2. Description of Related Art
Diverse semiconductor devices operate internal circuits by using a voltage supplied from the exterior. As the kinds of the voltage used in the inside of the semiconductor device are very diverse, it is difficult to supply all the voltages to be used inside a semiconductor device from the exterior. Therefore, a semiconductor device is provided with an internal voltage generation circuit for generating voltage of a new level inside of the semiconductor device.
In particular, a device using a battery as a power source should generate a higher voltage than a power source voltage inputted from the exterior when the level of the power source voltage supplied from the battery is low and the driving voltages to be used in the inside of the semiconductor device are higher than the level of the power source voltage supplied from the battery. A DC-DC converter generates a higher voltage than an inputted voltage. There is a switching mode power supply (SMPS) type of DC-DC converter which uses an inductor. There is also a charge pump type of DC-DC converter which uses a capacitor. In an example of a mobile device, as the current consumption is not high, the charge pump type of DC-DC converter is usually used.

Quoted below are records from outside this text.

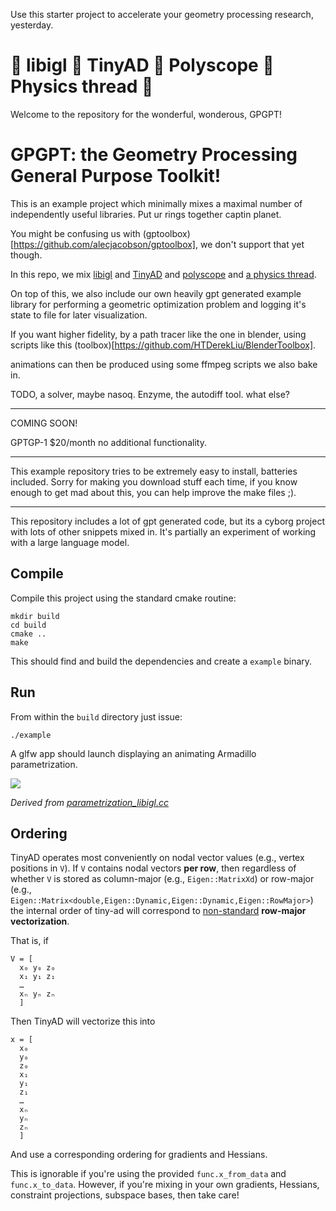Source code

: Use this starter project to accelerate your geometry processing research, yesterday. 

# 🤝 libigl 🤝 TinyAD 🤝 Polyscope 🤝 Physics thread 🤝

Welcome to the repository for the wonderful, wonderous, GPGPT!

# GPGPT: the Geometry Processing General Purpose Toolkit!  

This is an example project which minimally mixes a maximal number of independently useful libraries.  Put ur rings together captin planet.  

You might be confusing us with (gptoolbox)[https://github.com/alecjacobson/gptoolbox], we don't support that yet though.  

In this repo, we mix [libigl](https://github.com/libigl/libigl/) and
[TinyAD](https://github.com/patr-schm/TinyAD) and [polyscope](polyscope.run) and [a physics thread](https://github.com/evouga/libigl-example-physics-project).

On top of this, we also include our own heavily gpt generated example library for performing a geometric optimization problem and logging it's state to file for later visualization.  

If you want higher fidelity, by a path tracer like the one in blender, using scripts like this (toolbox)[https://github.com/HTDerekLiu/BlenderToolbox].

animations can then be produced using some ffmpeg scripts we also bake in.  

TODO, a solver, maybe nasoq.  Enzyme, the autodiff tool.  what else?  

--------

COMING SOON!  

GPTGP-1 $20/month no additional functionality.  

--------

This example repository tries to be extremely easy to install, batteries included.  Sorry for making you download stuff each time, if you know enough to get mad about this, you can help improve the make files ;).  

--------

This repository includes a lot of gpt generated code, but its a cyborg project with lots of other snippets mixed in.  It's partially an experiment of working with a large language model.  

## Compile

Compile this project using the standard cmake routine:

    mkdir build
    cd build
    cmake ..
    make

This should find and build the dependencies and create a `example` binary.

## Run

From within the `build` directory just issue:

    ./example

A glfw app should launch displaying an animating Armadillo parametrization.

![](armadillo.gif)

_Derived from
[parametrization_libigl.cc](https://github.com/patr-schm/TinyAD-Examples/blob/main/apps/parametrization_libigl.cc)_

## Ordering

TinyAD operates most conveniently on nodal vector values (e.g., vertex positions in `V`). If `V` contains nodal vectors **per row**, then regardless of whether `V` is stored as column-major (e.g., `Eigen::MatrixXd`) or row-major (e.g., `Eigen::Matrix<double,Eigen::Dynamic,Eigen::Dynamic,Eigen::RowMajor>`) the internal order of tiny-ad will correspond to [non-standard](https://en.wikipedia.org/wiki/Vectorization_(mathematics)) **row-major vectorization**.

That is, if
```
V = [
  x₀ y₀ z₀
  x₁ y₁ z₁
  …
  xₙ yₙ zₙ
  ]
```

Then TinyAD will vectorize this into
```
x = [
  x₀
  y₀
  z₀
  x₁
  y₁
  z₁
  …
  xₙ
  yₙ
  zₙ
  ]
```

And use a corresponding ordering for gradients and Hessians.

This is ignorable if you're using the provided `func.x_from_data` and `func.x_to_data`. However, if you're mixing in your own gradients, Hessians, constraint projections, subspace bases, then take care!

FIGS. 1A and 1B are schematic diagrams illustrating a charge pump circuit boosting an input voltage 1.5 times and outputting a boosted voltage. FIGS. 2A and 2B are schematic diagrams illustrating a charge pump circuit boosting an input voltage 2 times and outputting a boosted voltage.

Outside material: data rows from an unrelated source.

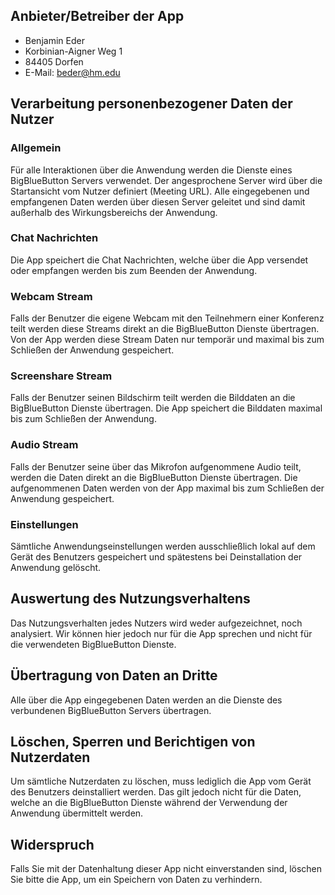 ## Anbieter/Betreiber der App

- Benjamin Eder
- Korbinian-Aigner Weg 1
- 84405 Dorfen
- E-Mail: beder@hm.edu

## Verarbeitung personenbezogener Daten der Nutzer

### Allgemein

Für alle Interaktionen über die Anwendung werden die Dienste eines BigBlueButton Servers verwendet.
Der angesprochene Server wird über die Startansicht vom Nutzer definiert (Meeting URL).
Alle eingegebenen und empfangenen Daten werden über diesen Server geleitet und sind damit außerhalb des Wirkungsbereichs der Anwendung.

### Chat Nachrichten

Die App speichert die Chat Nachrichten, welche über die App versendet oder empfangen werden bis zum Beenden der Anwendung.

### Webcam Stream

Falls der Benutzer die eigene Webcam mit den Teilnehmern einer Konferenz teilt werden diese Streams direkt an die BigBlueButton Dienste übertragen.
Von der App werden diese Stream Daten nur temporär und maximal bis zum Schließen der Anwendung gespeichert.

### Screenshare Stream

Falls der Benutzer seinen Bildschirm teilt werden die Bilddaten an die BigBlueButton Dienste übertragen.
Die App speichert die Bilddaten maximal bis zum Schließen der Anwendung.

### Audio Stream

Falls der Benutzer seine über das Mikrofon aufgenommene Audio teilt, werden die Daten direkt an die BigBlueButton Dienste übertragen.
Die aufgenommenen Daten werden von der App maximal bis zum Schließen der Anwendung gespeichert.

### Einstellungen

Sämtliche Anwendungseinstellungen werden ausschließlich lokal auf dem Gerät des Benutzers gespeichert und spätestens bei Deinstallation der Anwendung gelöscht.

## Auswertung des Nutzungsverhaltens

Das Nutzungsverhalten jedes Nutzers wird weder aufgezeichnet, noch analysiert.
Wir können hier jedoch nur für die App sprechen und nicht für die verwendeten BigBlueButton Dienste.

## Übertragung von Daten an Dritte

Alle über die App eingegebenen Daten werden an die Dienste des verbundenen BigBlueButton Servers übertragen.

## Löschen, Sperren und Berichtigen von Nutzerdaten

Um sämtliche Nutzerdaten zu löschen, muss lediglich die App vom Gerät des Benutzers deinstalliert werden.
Das gilt jedoch nicht für die Daten, welche an die BigBlueButton Dienste während der Verwendung der Anwendung übermittelt werden.

## Widerspruch

Falls Sie mit der Datenhaltung dieser App nicht einverstanden sind, löschen Sie bitte die App, um ein Speichern von Daten zu verhindern.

Referring to FIGS. 1A and 1B, an example in which the input voltage is boosted 1.5 times will be described hereafter. FIG. 1A illustrates a phase 1 operation in which the input voltage is divided in such a manner that a first capacitor 101 and a second capacitor 102 are charged with a voltage of ½*VCIN, individually. FIG. 1B illustrates a phase 2 operation in which the input voltage VCIN is added to the voltage of ½*VCIN charged in the first and second capacitors 101 and 102 and a voltage of 1.5*VCIN is output as a boosted voltage AVDD.

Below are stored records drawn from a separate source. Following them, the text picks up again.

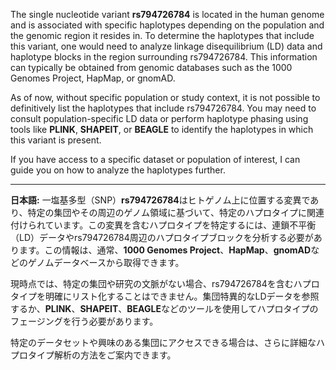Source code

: The single nucleotide variant **rs794726784** is located in the human genome and is associated with specific haplotypes depending on the population and the genomic region it resides in. To determine the haplotypes that include this variant, one would need to analyze linkage disequilibrium (LD) data and haplotype blocks in the region surrounding rs794726784. This information can typically be obtained from genomic databases such as the 1000 Genomes Project, HapMap, or gnomAD.

As of now, without specific population or study context, it is not possible to definitively list the haplotypes that include rs794726784. You may need to consult population-specific LD data or perform haplotype phasing using tools like **PLINK**, **SHAPEIT**, or **BEAGLE** to identify the haplotypes in which this variant is present.

If you have access to a specific dataset or population of interest, I can guide you on how to analyze the haplotypes further.

---

**日本語:**
一塩基多型（SNP）**rs794726784**はヒトゲノム上に位置する変異であり、特定の集団やその周辺のゲノム領域に基づいて、特定のハプロタイプに関連付けられています。この変異を含むハプロタイプを特定するには、連鎖不平衡（LD）データやrs794726784周辺のハプロタイプブロックを分析する必要があります。この情報は、通常、**1000 Genomes Project**、**HapMap**、**gnomAD**などのゲノムデータベースから取得できます。

現時点では、特定の集団や研究の文脈がない場合、rs794726784を含むハプロタイプを明確にリスト化することはできません。集団特異的なLDデータを参照するか、**PLINK**、**SHAPEIT**、**BEAGLE**などのツールを使用してハプロタイプのフェージングを行う必要があります。

特定のデータセットや興味のある集団にアクセスできる場合は、さらに詳細なハプロタイプ解析の方法をご案内できます。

An example in which an input voltage VCIN is boosted twice will be described with reference to FIGS. 2A and 2B. FIG. 2A shows an operation of phase 1 in which the first capacitor 101 is charged with the input voltage VCIN, the input voltage VCIN is added with the voltage of the second capacitor 102, and the sum is output as a boosted voltage AVDD (i.e., AVDD=2*VCIN). FIG. 2B shows an operation of phase 2 in which the second capacitor 102 is charged with the input voltage VCIN and the input voltage VCIN is added to the voltage VCIN of the first capacitor 101 and output as a boosted voltage AVDD (AVDD=2*VCIN). As the operations of FIGS. 2A and 2B are iterated, a voltage of input voltage*2 (i.e., doubled) is output as a boosted voltage AVDD.
Referring to FIGS. 1A and 1B with FIGS. 2A and 2B, while the first and second capacitors 101 and 102 are charged with the voltage of ½*VCIN in FIGS. 1A and 1B, the first and second capacitors 101 and 102 are charged with the voltage VCIN in FIGS. 2A and 2B. In other words, the level of voltage charged in the first and second capacitors 101 and 102 becomes different based on the boosting magnification, which is also referred to as the “boosting mode.” Therefore, most of the conventional charge pump circuits are designed not to change the boosting mode during an operation. Although the boosting mode is changed during the operation of a charge pump circuit, a great deal of noise is generated momentarily, which may lead to instable operation of the charge pump circuit.